弘前市職員の個人情報流出させた職員の処分について説明する鎌田副市長

 弘前市職員約2700人分の個人情報が流出した事件で、市は31日、流出させた総務部人事課の男性主査(54)を同日付で懲戒免職処分としたと発表した。併せて内部調査の詳細を公表。流出したデータは、職員健康診断管理業務に用いられたもので、担当職員が異動後も閲覧でき、持ち出せる環境だった。一連の調査はこれで終結したが、市の情報管理体制の甘さが浮き彫りになった。
 31日、鎌田雅人副市長、清藤憲衛総務部長、堀川慎一人事課長が市役所内で記者会見した。
 市によると、流出したデータは2017年に人材育成課(健康相談室)の職員が健康診断結果等を入力するため、庁内のコンピューターをつなぐネットワークシステムを使用して同僚からメールで受信、ダウンロードしたもの。この職員が生涯学習課に異動する際にメールで同僚に返送したが、異動先で同期職員らの配属先を確認しようと、メールの履歴から、このデータを取り出した。定年退職する際に、データをパソコンのごみ箱に入れたが、消去はされていなかった。
 その後、男性主査が同課に異動し、この職員のパソコンを引き継いだ。18年5月ごろ、パソコンのごみ箱内にあるデータを見つけて保存。市に報告せずに保持していたという。
 男性主査は19年4月に農業委員会事務局に異動となり、生涯学習課のパソコンから異動先のパソコンにデータを送信。異動先から自宅のパソコンにメールで持ち出した。同12月には、データを自宅のパソコンから東奥日報社の公式サイトに送信し、個人情報を流出させた。
 市の聞き取りで、男性主査は動機について「情報管理に疑問を持ち、調査してほしかった」と話していたという。一方、市は男性主査がデータを入手してから約1年半もの間、市に報告せず、情報漏えいを示唆するメールを市に送ったことなどから、「本人の弁明通りとは考えていない」とした。
 また男性主査が特定の部署への異動を希望していたことや、これまでも匿名で特定の職員を中傷し、人事を批判するメールを市に送っていたことも明らかになり、市は「人事に対する不満が背景にあったのではないか」とした。
 市は29日、市職員懲戒審査委員会(委員長・鎌田副市長)を開き男性主査の処分を決定。31日に本人に言い渡した際、「大変申し訳なかった」と謝罪したという。
 この事件では、異動後も内部データを閲覧、持ち出せる環境があるなど、市の情報管理に不備があることを露呈。
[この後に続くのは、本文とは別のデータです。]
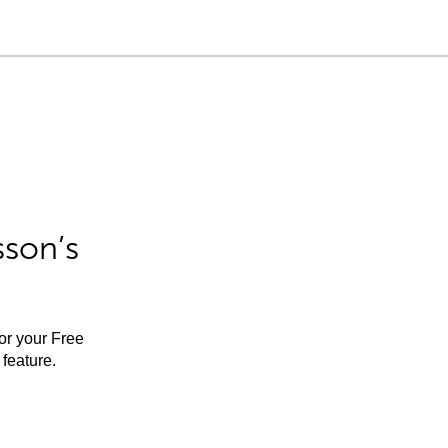
sson’s
for your Free
feature.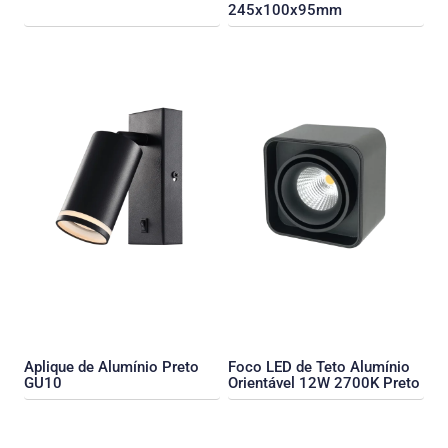
245x100x95mm
Aplique de Alumínio Preto
Foco LED de Teto Alumínio
GU10
Orientável 12W 2700K Preto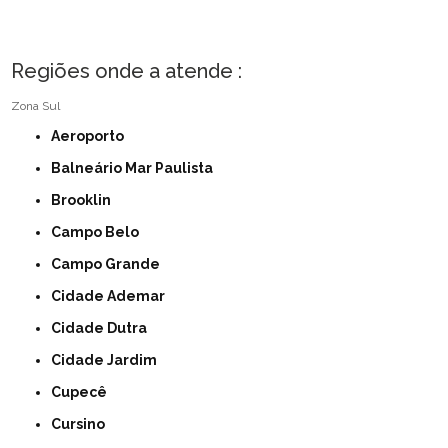
Regiões onde a atende :
Zona Sul
Aeroporto
Balneário Mar Paulista
Brooklin
Campo Belo
Campo Grande
Cidade Ademar
Cidade Dutra
Cidade Jardim
Cupecê
Cursino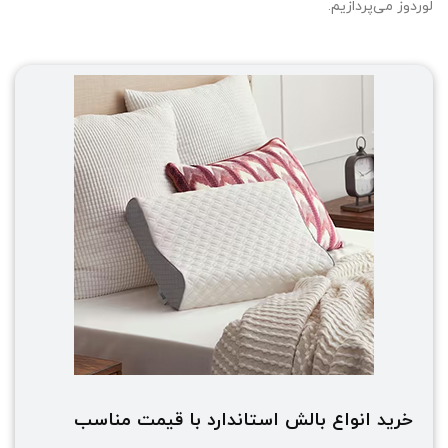
لوردوز می‌پردازیم.
خرید انواع بالش استاندارد با قیمت مناسب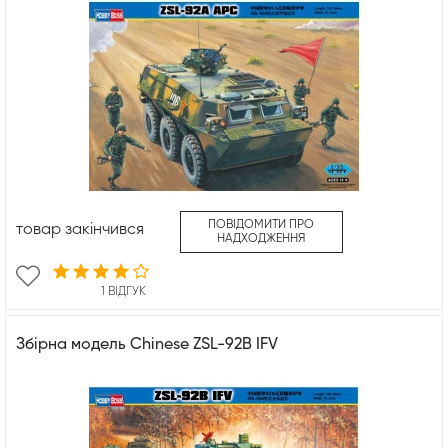
ПОВІДОМИТИ ПРО
товар закінчився
НАДХОДЖЕННЯ
1 ВІДГУК
Збірна модель Chinese ZSL-92B IFV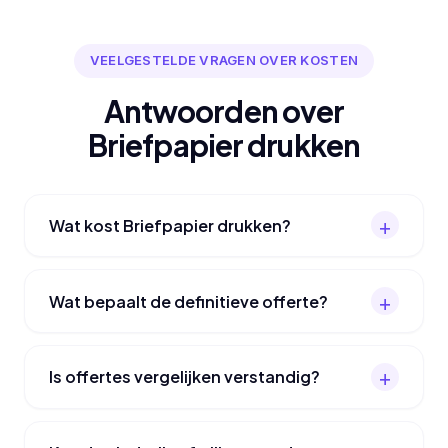
VEELGESTELDE VRAGEN OVER KOSTEN
Antwoorden over
Briefpapier drukken
Wat kost Briefpapier drukken?
Wat bepaalt de definitieve offerte?
Is offertes vergelijken verstandig?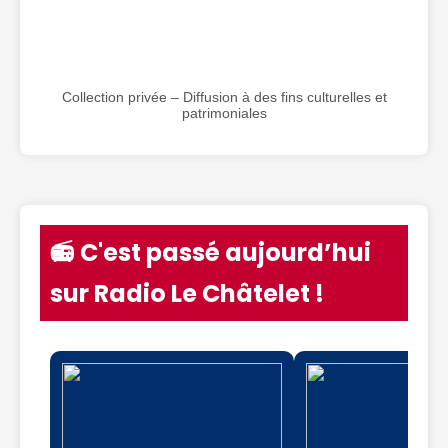
Collection privée – Diffusion à des fins culturelles et
patrimoniales
📻 C'est passé aujourd’hui
sur Radio Le Châtelet !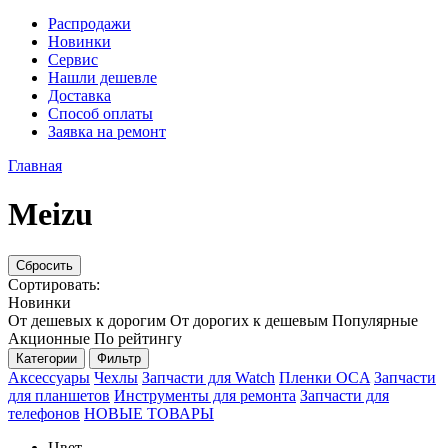
Распродажи
Новинки
Сервис
Нашли дешевле
Доставка
Способ оплаты
Заявка на ремонт
Главная
Meizu
Сбросить
Сортировать:
Новинки
От дешевых к дорогим
От дорогих к дешевым
Популярные
Акционные
По рейтингу
Категории
Фильтр
Аксессуары
Чехлы
Запчасти для Watch
Пленки OCA
Запчасти
для планшетов
Инструменты для ремонта
Запчасти для
телефонов
НОВЫЕ ТОВАРЫ
Цвет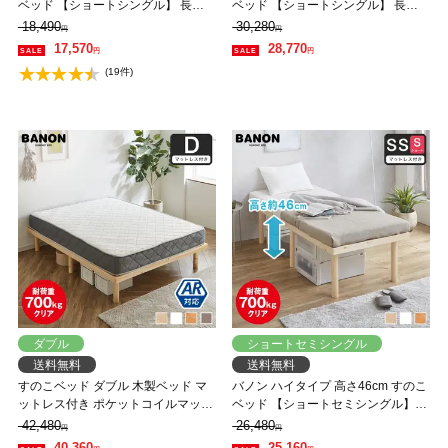
ベッド 【ショートシングル】 長さ
ベッド 【ショートシングル】 長さ
180cm 木製 ベッドフレーム 耐荷重
180cm 木製 三つ折りウレタンマッ
18,490
30,280
円
円
350kg 組立簡単 低ホルムアルデヒド
トレス付き 耐荷重350kg 組立簡単
17,570
28,770
円
円
低ホルムアルデヒド
(19件)
ダブル
ショートセミシングル
送料無料
送料無料
すのこベッド ダブル 木製ベッド マ
バノン ハイタイプ 高さ46cm すのこ
ットレス付き ポケットコイルマット
ベッド 【ショートセミシングル】
レス ふつう 組立簡単 ヘッドレス 一
長さ180cm 木製 三つ折りウレタン
42,480
26,480
円
円
人暮らし 北欧 低ホルムアルデヒド
マットレス付き 耐荷重350kg 組立簡
40,360
25,160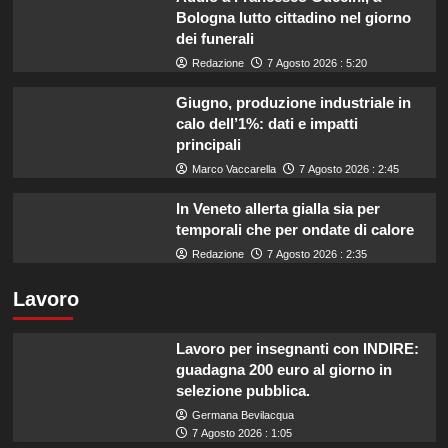
Bologna lutto cittadino nel giorno
dei funerali
Redazione
7 Agosto 2026 : 5:20
Giugno, produzione industriale in
calo dell’1%: dati e impatti
principali
Marco Vaccarella
7 Agosto 2026 : 2:45
In Veneto allerta gialla sia per
temporali che per ondate di calore
Redazione
7 Agosto 2026 : 2:35
Lavoro
Lavoro per insegnanti con INDIRE:
guadagna 200 euro al giorno in
selezione pubblica.
Germana Bevilacqua
7 Agosto 2026 : 1:05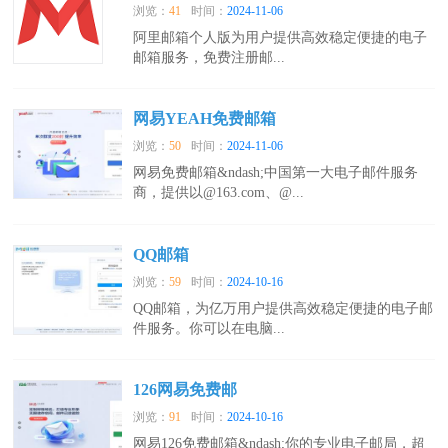
浏览：
41
时间：
2024-11-06
阿里邮箱个人版为用户提供高效稳定便捷的电子
邮箱服务，免费注册邮...
网易YEAH免费邮箱
浏览：
50
时间：
2024-11-06
网易免费邮箱&ndash;中国第一大电子邮件服务
商，提供以@163.com、@...
QQ邮箱
浏览：
59
时间：
2024-10-16
QQ邮箱，为亿万用户提供高效稳定便捷的电子邮
件服务。你可以在电脑...
126网易免费邮
浏览：
91
时间：
2024-10-16
网易126免费邮箱&ndash;你的专业电子邮局，超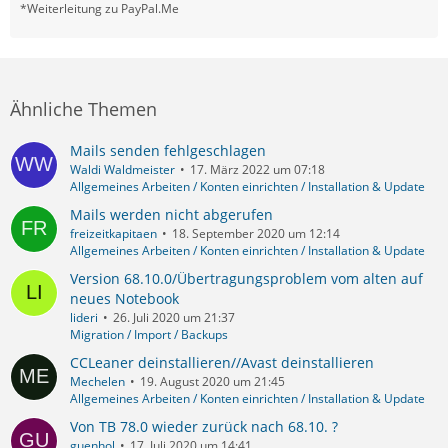
*Weiterleitung zu PayPal.Me
Ähnliche Themen
Mails senden fehlgeschlagen
Waldi Waldmeister
17. März 2022 um 07:18
Allgemeines Arbeiten / Konten einrichten / Installation & Update
Mails werden nicht abgerufen
freizeitkapitaen
18. September 2020 um 12:14
Allgemeines Arbeiten / Konten einrichten / Installation & Update
Version 68.10.0/Übertragungsproblem vom alten auf
neues Notebook
lideri
26. Juli 2020 um 21:37
Migration / Import / Backups
CCLeaner deinstallieren//Avast deinstallieren
Mechelen
19. August 2020 um 21:45
Allgemeines Arbeiten / Konten einrichten / Installation & Update
Von TB 78.0 wieder zurück nach 68.10. ?
guenhol
17. Juli 2020 um 14:41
これを受け、市は各課で任命された「OAリーダー」が人事異動の際に、パソコンやサーバー上にデータが残っていないか確認するなど、再発防止策に取り組んでいることを説明。鎌田副市長は「市民の信用を大きく失墜させるものであり、改めて深くおわびしたい」と陳謝。櫻田宏市長は「職員一丸となり市民の皆様の信頼回復に全力で取り組んでまいります」と文書でコメントを出した。
 市は男性主査に対する管理監督責任のある上司ら6人を、いずれも31日付で口頭注意処分とした。男性主査はパソコンのごみ箱内に残っていたデータを入手したが、このデータを消去しなかった職員は18年3月末で定年退職しており、処分対象にはならなかった。
 男性主査は今年3月、地方公務員法(守秘義務)違反の罪で青森簡裁から罰金50万円の略式命令を受けた。